⑤ From September 2, 2006 to February 2, 2007, Nonindicted Party 2 completed the urban development completion course at the ○○ University Urban Graduate School, which was held by Defendant 1 as the president, and Defendant 1 was known to a certain extent, such as passing a doctorate course at the end of November 2007, immediately before telephone conversations, and passing the doctorate course at the above graduate school around November 2007.

(C) Comprehensively taking into account the aforementioned circumstances, even if considering that the instant agenda was pending in the course of deliberation, it is difficult to deem that Defendant 1 introduced and recommended Nonindicted 2 to the other party to the conclusion of the service contract, in return for the unfair performance of duties as a member of the Seoul Special Metropolitan City Joint Committee for Urban Construction upon the request related to deliberation received by Nonindicted 2.

(4) Other circumstances revealed by the court below are merely a vague expectation that Defendant 1 will be in favor of the above defendant 1, and the defendant 2 asked the above defendant to introduce and recommend the counterpart to the instant service contract. However, even though it is aware that the defendant 1 solicits that "the defendant 2 would be in favor of the Seoul Special Metropolitan City Joint Committee for Urban Construction without the introduction of accommodation facilities," it cannot be deemed that the charges of having the non-indicted 2 granted unjust profits related to the non-indicted 4's duties to the service contract by introducing and recommending the non-indicted 4 company as the counter-party to the service contract, in consideration of the unfair performance of duties, are proven to the extent that there is no reasonable doubt.

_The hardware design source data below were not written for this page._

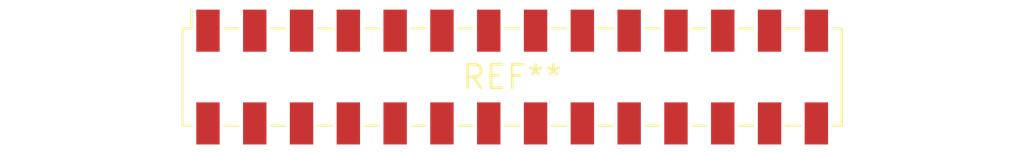
<source format=kicad_pcb>
(kicad_pcb (version 20240108) (generator pcbnew)

  (general
    (thickness 1.6)
  )

  (paper "A4")
  (layers
    (0 "F.Cu" signal)
    (31 "B.Cu" signal)
    (32 "B.Adhes" user "B.Adhesive")
    (33 "F.Adhes" user "F.Adhesive")
    (34 "B.Paste" user)
    (35 "F.Paste" user)
    (36 "B.SilkS" user "B.Silkscreen")
    (37 "F.SilkS" user "F.Silkscreen")
    (38 "B.Mask" user)
    (39 "F.Mask" user)
    (40 "Dwgs.User" user "User.Drawings")
    (41 "Cmts.User" user "User.Comments")
    (42 "Eco1.User" user "User.Eco1")
    (43 "Eco2.User" user "User.Eco2")
    (44 "Edge.Cuts" user)
    (45 "Margin" user)
    (46 "B.CrtYd" user "B.Courtyard")
    (47 "F.CrtYd" user "F.Courtyard")
    (48 "B.Fab" user)
    (49 "F.Fab" user)
    (50 "User.1" user)
    (51 "User.2" user)
    (52 "User.3" user)
    (53 "User.4" user)
    (54 "User.5" user)
    (55 "User.6" user)
    (56 "User.7" user)
    (57 "User.8" user)
    (58 "User.9" user)
  )

  (setup
    (pad_to_mask_clearance 0)
    (pcbplotparams
      (layerselection 0x00010fc_ffffffff)
      (plot_on_all_layers_selection 0x0000000_00000000)
      (disableapertmacros false)
      (usegerberextensions false)
      (usegerberattributes false)
      (usegerberadvancedattributes false)
      (creategerberjobfile false)
      (dashed_line_dash_ratio 12.000000)
      (dashed_line_gap_ratio 3.000000)
      (svgprecision 4)
      (plotframeref false)
      (viasonmask false)
      (mode 1)
      (useauxorigin false)
      (hpglpennumber 1)
      (hpglpenspeed 20)
      (hpglpendiameter 15.000000)
      (dxfpolygonmode false)
      (dxfimperialunits false)
      (dxfusepcbnewfont false)
      (psnegative false)
      (psa4output false)
      (plotreference false)
      (plotvalue false)
      (plotinvisibletext false)
      (sketchpadsonfab false)
      (subtractmaskfromsilk false)
      (outputformat 1)
      (mirror false)
      (drillshape 1)
      (scaleselection 1)
      (outputdirectory "")
    )
  )

  (net 0 "")

  (footprint "Samtec_HLE-114-02-xxx-DV_2x14_P2.54mm_Horizontal" (layer "F.Cu") (at 0 0))

)

</source>
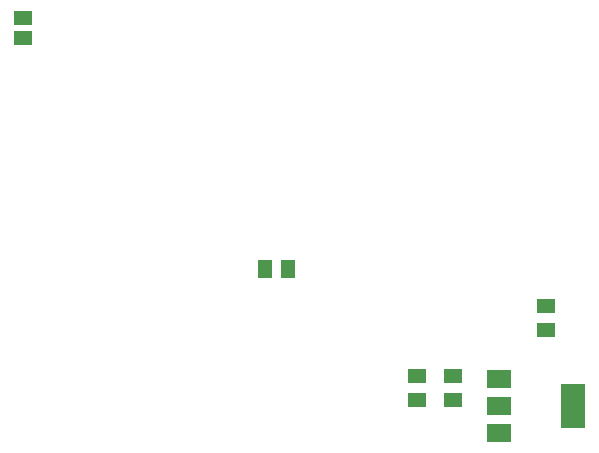
<source format=gtp>
G75*
%MOIN*%
%OFA0B0*%
%FSLAX24Y24*%
%IPPOS*%
%LPD*%
%AMOC8*
5,1,8,0,0,1.08239X$1,22.5*
%
%ADD10R,0.0512X0.0630*%
%ADD11R,0.0630X0.0512*%
%ADD12R,0.0591X0.0512*%
%ADD13R,0.0790X0.0590*%
%ADD14R,0.0790X0.1500*%
D10*
X013706Y007550D03*
X014494Y007550D03*
D11*
X018780Y003984D03*
X018780Y003196D03*
X019990Y003206D03*
X019990Y003994D03*
X023070Y005526D03*
X023070Y006314D03*
D12*
X005650Y015245D03*
X005650Y015915D03*
D13*
X021510Y003880D03*
X021510Y002980D03*
X021510Y002080D03*
D14*
X023990Y002990D03*
M02*

</source>
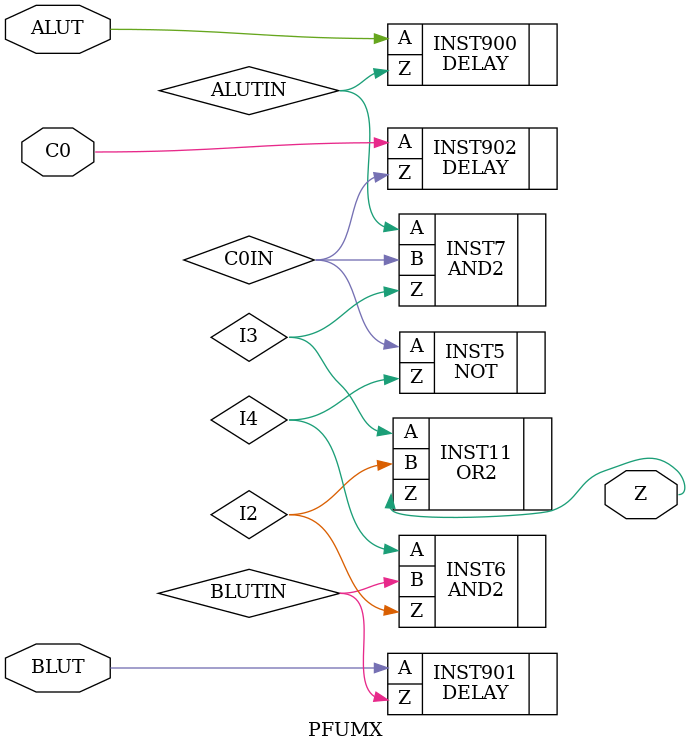
<source format=v>
`timescale 1 ns / 100 ps

/* Created by DB2VERILOG Version 1.2.0.3 on Thu Sep  8 14:27:06 1994 */
/* module compiled from "lsl2db 4.0.3" run */

module PFUMX (ALUT, BLUT, C0, Z);
input  ALUT, BLUT, C0;
output Z;
OR2 INST11 (.A(I3), .B(I2), .Z(Z));
NOT INST5 (.A(C0IN), .Z(I4));
AND2 INST6 (.A(I4), .B(BLUTIN), .Z(I2));
AND2 INST7 (.A(ALUTIN), .B(C0IN), .Z(I3));
DELAY INST900 (.A(ALUT), .Z(ALUTIN));
DELAY INST901 (.A(BLUT), .Z(BLUTIN));
DELAY INST902 (.A(C0), .Z(C0IN));

endmodule


</source>
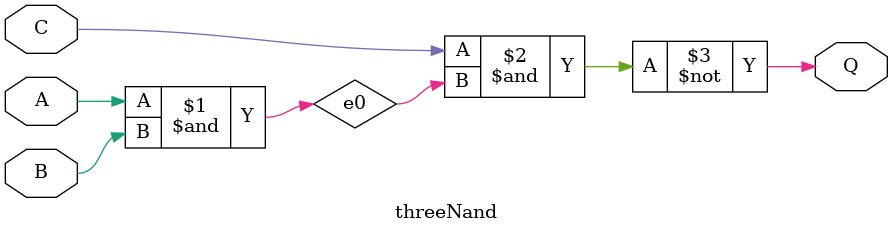
<source format=v>
module threeNand(Q, A, B, C);
	input A; wire A;
	input B; wire B;
	input C; wire C;
	output Q; wire Q;

and(e0, A, B);
nand(Q, C, e0);

endmodule
</source>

Nevertheless, the lower court found the Defendant guilty solely on the grounds stated in its reasoning. In so doing, the lower court erred by misapprehending the legal doctrine on the establishment of a third-party brain supply crime, thereby adversely affecting the conclusion of the judgment. Therefore, there is a justifiable ground for appeal assigning this error.

2. As to the Prosecutor’s ground of appeal on Defendant 2

Examining the reasoning of the judgment below in light of the evidence duly admitted, the court below is just in holding that Defendant 2 received bribe in relation to the duties of members of the Seoul Special Metropolitan City Urban Planning Committee or received bribe in relation to the referral of matters belonging to the duties of members of the Seoul Special Metropolitan City Urban Planning Committee by taking advantage of their position and received bribe in relation to the duties of members of the Seoul Special Metropolitan City Urban Planning Committee on the grounds stated in its reasoning, and it did not err in the misapprehension of legal principles as to job relevance in bribery or in the misapprehension of the bounds of the principle of free evaluation of evidence against logical and empirical rules.

3. Conclusion

Therefore, without examining the remainder of Defendant 1’s remaining grounds of appeal, the part on Defendant 1 among the judgment below is reversed, and that part of the case is remanded to the court below for further proceedings consistent with this Opinion. The prosecutor’s appeal against Defendant 2 is dismissed. It is so decided as per Disposition by the assent of all participating Justices on the bench.